Keywords
D-allose; Gal-3; TLR4 signaling; neuroinflammation; ischemic stroke; neurological dysfunction
Introduction
D-allose (PubChem CID: 439507), a C-3 epimer of D-glucose which originally isolated from some plants, is an important typical rare monosaccharide safe for consumption by human beings1. Growing evidence showed that D-allose has an inhibitory effect on the production of reactive oxygen species (ROS) in inflammatory reactions in leukocytes2, an activation effect on programmed cell apoptosis in tumor cells3, an anti-inflammatory effect to protect the kidney4, liver5 and retina6 from ischemia/reperfusion(I/R) injury. Our previous study initially explored the anti-inflammatory effects of D-allose in a model of focal cerebral I/R injury in rats7. However, it remains unclear to date the mechanism of D-allose neuroprotective effect after ischemic stroke (IS) by simultaneously reducing neuroinflammation damage and neuron-specific apoptosis.

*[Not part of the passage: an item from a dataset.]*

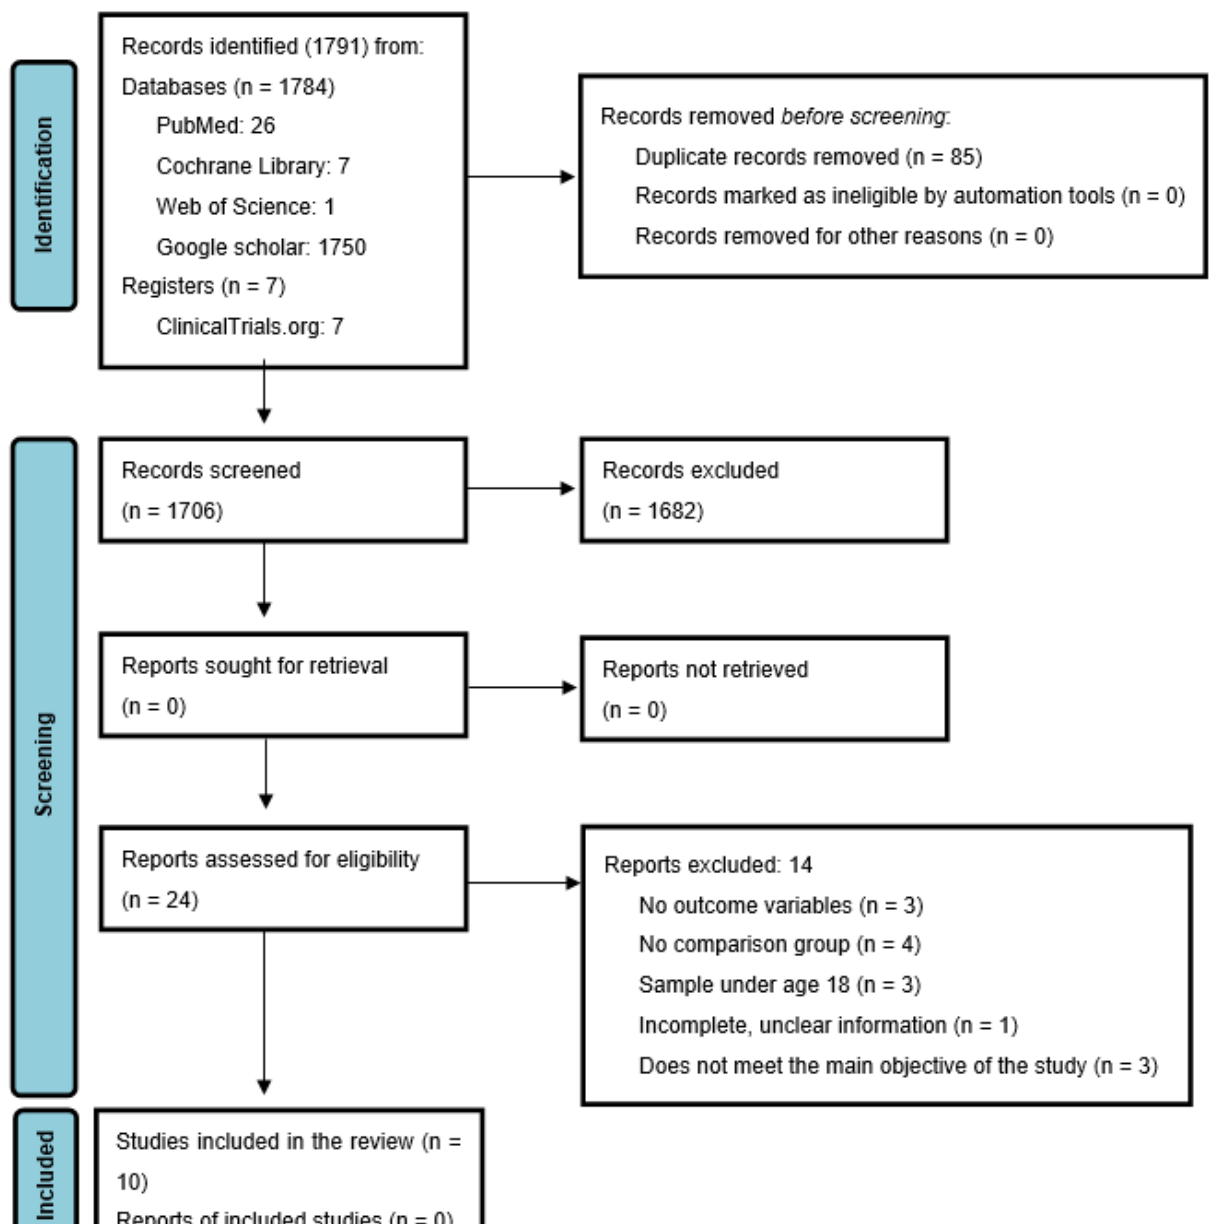
Figure 1. Flow chart of studies included [25].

Globally, IS is one of the leading causes of death and long-term disability at present and is associated with the shortage of effective treatments despite numerous clinical trials, because the pathophysiology of various cells in injured brain tissue is not yet well understood8-10. Lots of experimental results have indicated that inflammatory response has a direct negative impact on ischemic neurons, a brain function executor, leading to the collapse of organelle structure and the release of pro-apoptotic proteins, and ultimately causes cerebral apoptosis and necrosis11-14. Therefore, protecting neurons from inflammatory damage and apoptosis could be a rational and efficient measure for ameliorating the neurological dysfunction of IS patients.

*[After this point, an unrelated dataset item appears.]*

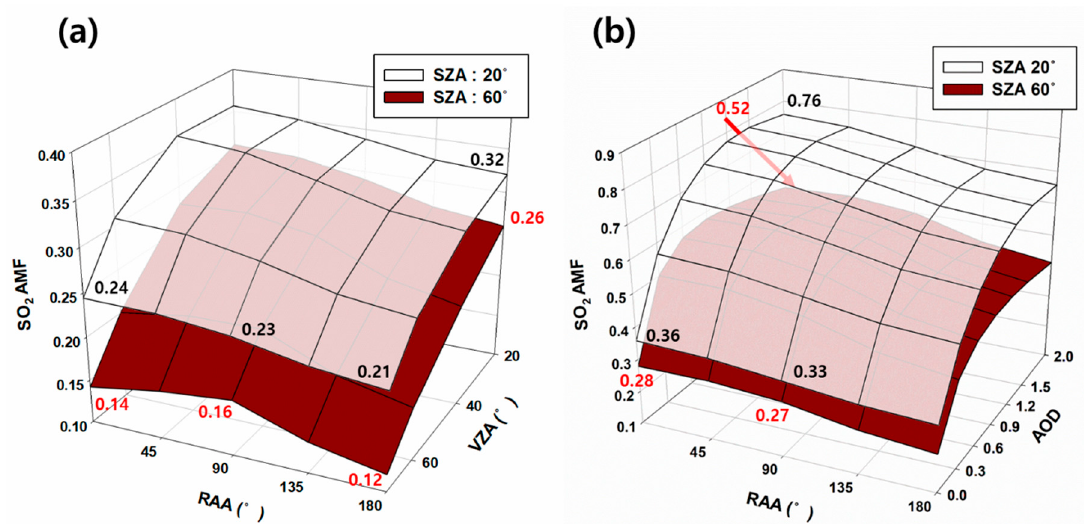
Figure 4. Changes in PBL SO 2 AMF ( a ) as a function of the relative azimuth angle (RAA) and viewing zenith angle (VZA) at low and high solar zenith angles (SZA) under the conditions of surface reflectance = 0.05, O 3 vertical column density (VCD) = 275 DU, wavelength = 318 nm, and aerosol optical depth (AOD) = 0, and ( b ) as a function of RAA and AOD at low and high SZA under conditions of surface reflectance = 0.05, O 3 VCD = 275 DU, wavelength = 318 nm, and aerosol peak height (APH) = 0 km.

Galectin-3 (Gal-3), is an important member of β-galactoside- binding lectin family and was first recognized in murine immune cells, and thereafter found in microglial cells, astrocytes and neurons, which was demonstrated to be a novel inflammatory factor participating in the process of inflammation, oxidative stress, cellular proliferation, cell apoptosis and pyroptosis15-19. Given evidence showed that the effect of Gal-3 in neuroinflammation of neurodegeneration and central nerve system (CNS) injury is contentious20. Some studies’ results showed that deletion of the Galectin-3 gene attenuates experimental through decreased expression level of inflammatory cytokines in C57Bl/6 mice during autoimmune encephalomyelitis progression21. The other research indicated that Gal-3 deficiency in microglial cells and astrocytes of C57Bl/6 mice enhanced inflammatory response in Wallerian degeneration (WD)22. Nevertheless, the function of Gal-3 in the apoptotic process is somewhat controversial. Wesley et al reported that Gal-3 in neuro-vascular protection and functional recovery after IS through upregulation of the cerebral blood vessel density and downregulation of neuron apoptotic death23,24. On the contrary, Fukumori T et al showed that tumor cells’ secreted Gal-3 induces T-cells’ apoptosis, which in turn enhanced the effect of Gal-3 anti-apoptosis of tumor cells25. In summary, the potential injury or protective mechanism of Gal-3 on inflammation damage-induced neuronal apoptosis post-IS are largely unknown to date.
Secondary neuroinflammation can occur after acute ischemic stroke. Immune-mediated pro-inflammatory signals rapidly activate various types of inflammatory cells, causing them to infiltrate into areas of ischemia and exacerbate brain damage26. Among all the inflammatory-related proteins and signaling pathways, Toll-like receptor 4 (TLR4) and TLR4-dependent PI3K/AKT signaling are one of the crucial inflammatory pathways found at present, which is related to the pathogenesis and development of many neuroinflammatory diseases, especially protecting the brain from I/R-induced injury27-32. Mietto BS et al observed that a lack of Gal-3 increased both RNA and protein levels for the pro-inflammatory cytokines, as well as for TLR2 and TLR4, which ultimately contributed to the prognosis of WD22. Conversely, Liu et al reported recently that TD139, a specific inhibitor of Gal-3, alleviates TLR4 and MyD88 of microglia in autoimmune uveitis33. Therefore, the relationship between the TLR4/PI3K/AKT signaling axis and Gal-3 in inflammatory damage of neurons induced by IS is unknown. Moreover, like TD139, whether D-allose plays an anti-inflammatory role via inhibiting the expression of the Gal-3 and TLR4 signaling pathway in IS is also unclear.
Taken together, the aims of this study were (1) to determine whether D-allose pretreatment alleviates the inflammation damage and ischemic neuronal apoptosis induced by brain I/R injury; and, if so, (2) to evaluate the involved underlying mechanisms of down-regulation Gal-3 via TLR4/ PI3K/AKT signaling in mediating the protective mechanisms of D-allose.